Markets began the session nervously after another interruption to the U.S. jobs calendar and fresh evidence of stress in the labour market. Non-farm payrolls were delayed by a U.S. government shutdown - again - leaving investors without the usual Jobs Friday data and amplifying sensitivity to other labour signals.
A report from global outplacement firm Challenger, Gray & Christmas showed that layoffs announced by U.S. employers surged in January to the highest level for the month in 17 years. That jump in announced job cuts, combined with a selloff on Wall Street that has spread globally, has traders increasingly weighing the possibility the Federal Reserve will ease policy at its next scheduled meeting.

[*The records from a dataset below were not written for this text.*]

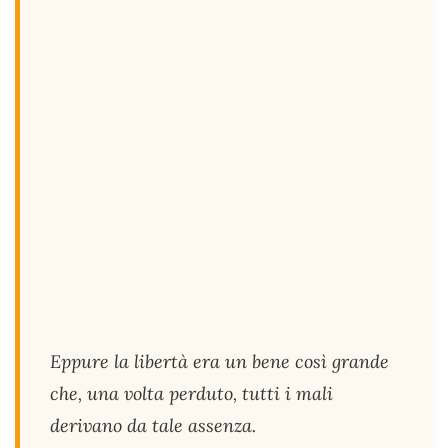
Eppure la libertà era un bene così grande
che, una volta perduto, tutti i mali
derivano da tale assenza.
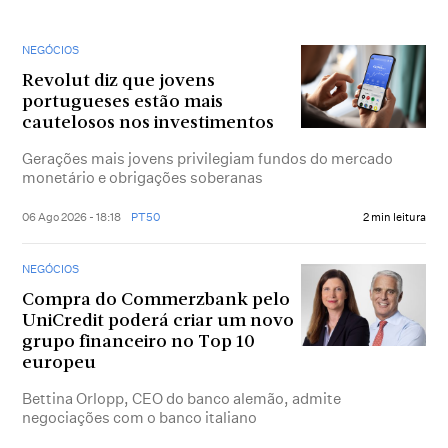
NEGÓCIOS
Revolut diz que jovens
portugueses estão mais
cautelosos nos investimentos
Gerações mais jovens privilegiam fundos do mercado
monetário e obrigações soberanas
06 Ago 2026 - 18:18
PT50
2 min leitura
NEGÓCIOS
Compra do Commerzbank pelo
UniCredit poderá criar um novo
grupo financeiro no Top 10
europeu
Bettina Orlopp, CEO do banco alemão, admite
negociações com o banco italiano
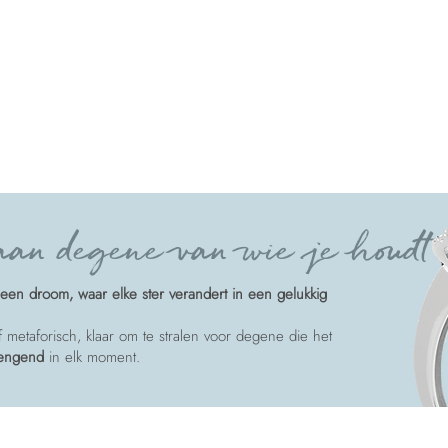
an degene van wie je houdt
een droom, waar elke ster verandert in een gelukkig
of metaforisch, klaar om te stralen voor degene die het
rengend
in elk moment.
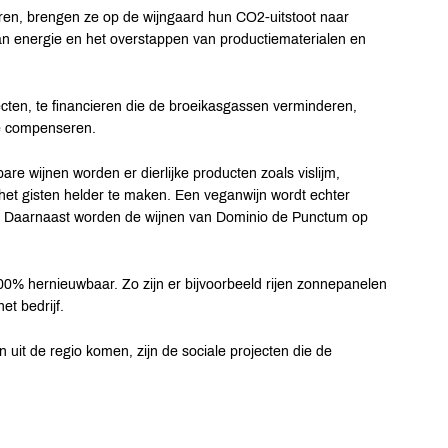
ren, brengen ze op de wijngaard hun CO2-uitstoot naar
an energie en het overstappen van productiematerialen en
ten, te financieren die de broeikasgassen verminderen,
te compenseren.
re wijnen worden er dierlijke producten zoals vislijm,
a het gisten helder te maken. Een veganwijn wordt echter
g. Daarnaast worden de wijnen van Dominio de Punctum op
100% hernieuwbaar. Zo zijn er bijvoorbeeld rijen zonnepanelen
et bedrijf.
it de regio komen, zijn de sociale projecten die de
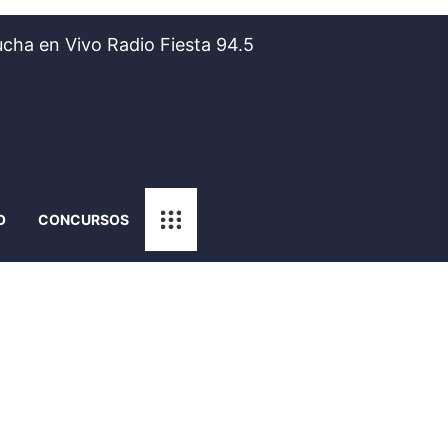
cha en Vivo Radio Fiesta 94.5
O
CONCURSOS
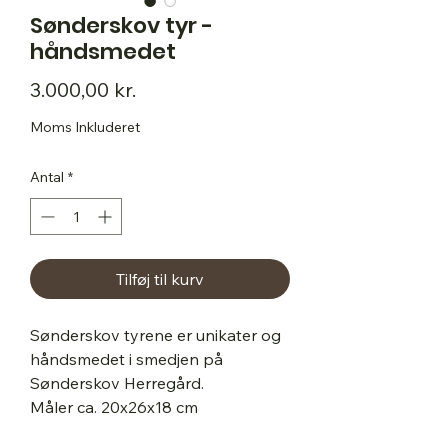
Sønderskov tyr -
håndsmedet
Pris
3.000,00 kr.
Moms Inkluderet
Antal
*
Tilføj til kurv
Sønderskov tyrene er unikater og 
håndsmedet i smedjen på 
Sønderskov Herregård. 

Måler ca. 20x26x18 cm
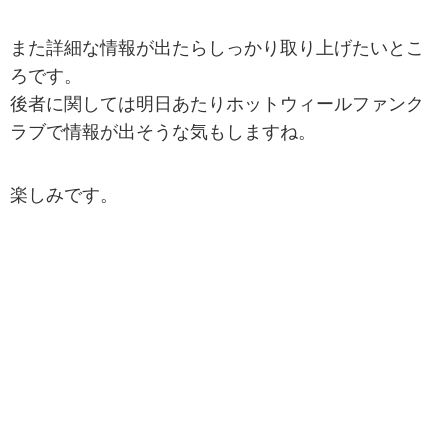
また詳細な情報が出たらしっかり取り上げたいとこ
ろです。
後者に関しては明日あたりホットウィールファンク
ラブで情報が出そうな気もしますね。
楽しみです。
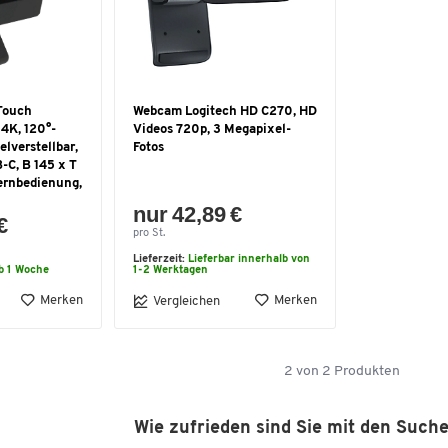
Touch
Webcam Logitech HD C270, HD
4K, 120°-
Videos 720p, 3 Megapixel-
elverstellbar,
Fotos
-C, B 145 x T
ernbedienung,
nur 42,89 €
€
pro St.
Lieferzeit:
Lieferbar innerhalb von
b 1 Woche
1-2 Werktagen
Merken
Merken
Vergleichen
2
von
2
Produkten
Wie zufrieden sind Sie mit den Such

Market pricing remains mixed. While some measures imply a strong possibility the Fed will hold rates steady, funds futures have moved sharply. According to the CME Group's FedWatch tool, futures priced a 22.7% probability of a 25-basis-point cut at the U.S. central bank's next two-day meeting ending on March 18, up from a 9.4% chance a day earlier.
Equity markets slipped into a third straight day of losses, with particular strain in emerging markets. Korean shares led declines after the KOSPI plunged about 5% early in the session, triggering a trading halt. Other markets showed mixed moves: Japan's Nikkei 225 eked out a 0.6% gain as stocks rallied into Sunday's election, while pan-region European futures were mostly lower in early trade - pan-region futures last down about 0.1%, FTSE futures down 0.6% and German DAX futures up around 0.1%.
The risk-off environment did not leave all speculative positions untouched. Two of the year's most watched high-volatility trades found short-term support during the Asian session. Bitcoin, which fell below $70,000 on Thursday, reversed part of a 4.9% decline to trade 4.2% higher at $65,778.90 during the session. Silver, which suffered a 19% drop on Thursday, pared losses and traded up about 3.5% at $73.71 after a prior 10% intraday reversal.
Large-cap technology stocks continued to face pressure. Amazon shares plunged 15% in after-hours trading after the company projected on Thursday that capital expenditures would rise by more than 50% this year.
Market participants will also monitor a slate of scheduled events that could move prices later in the session. Corporate earnings set for release include Philip Morris International, Cboe Global Markets, Societe Generale and Telenor. Economic data due across Europe include Germany's industrial output and trade balance for December, the UK's Halifax house price reading for January and France's reserve assets and trade balance for January. The UK also plans debt auctions for 1-month, 3-month and 6-month government paper.
With headline jobs data unavailable this week and layoffs rising, investors are parsing firm results and regional data to gauge whether the labour market weakness will prompt the Fed to shift policy. For now, the combination of elevated announced job cuts, a multi-day equity selloff and volatile speculative trades has traders reassessing the path for U.S. monetary policy ahead of the March meeting.
Key developments that could influence markets today:
- Earnings: Philip Morris International, Cboe Global Markets, Societe Generale, Telenor.
- Economic data: Germany - industrial output and trade balance for December; UK - Halifax house prices for January; France - reserve assets and trade balance for January.
- Debt auctions: UK - 1-month, 3-month and 6-month government debt.
Market snapshot:
- Futures pricing shows a marked rise in the chance of a 25-basis-point Fed cut at the March meeting, according to CME Group's FedWatch tool.
- Global equities extended losses into a third day, with emerging markets under particular pressure and the KOSPI triggering a trading halt after a steep early fall.
- Bitcoin and silver staged partial recoveries following steep declines the prior day.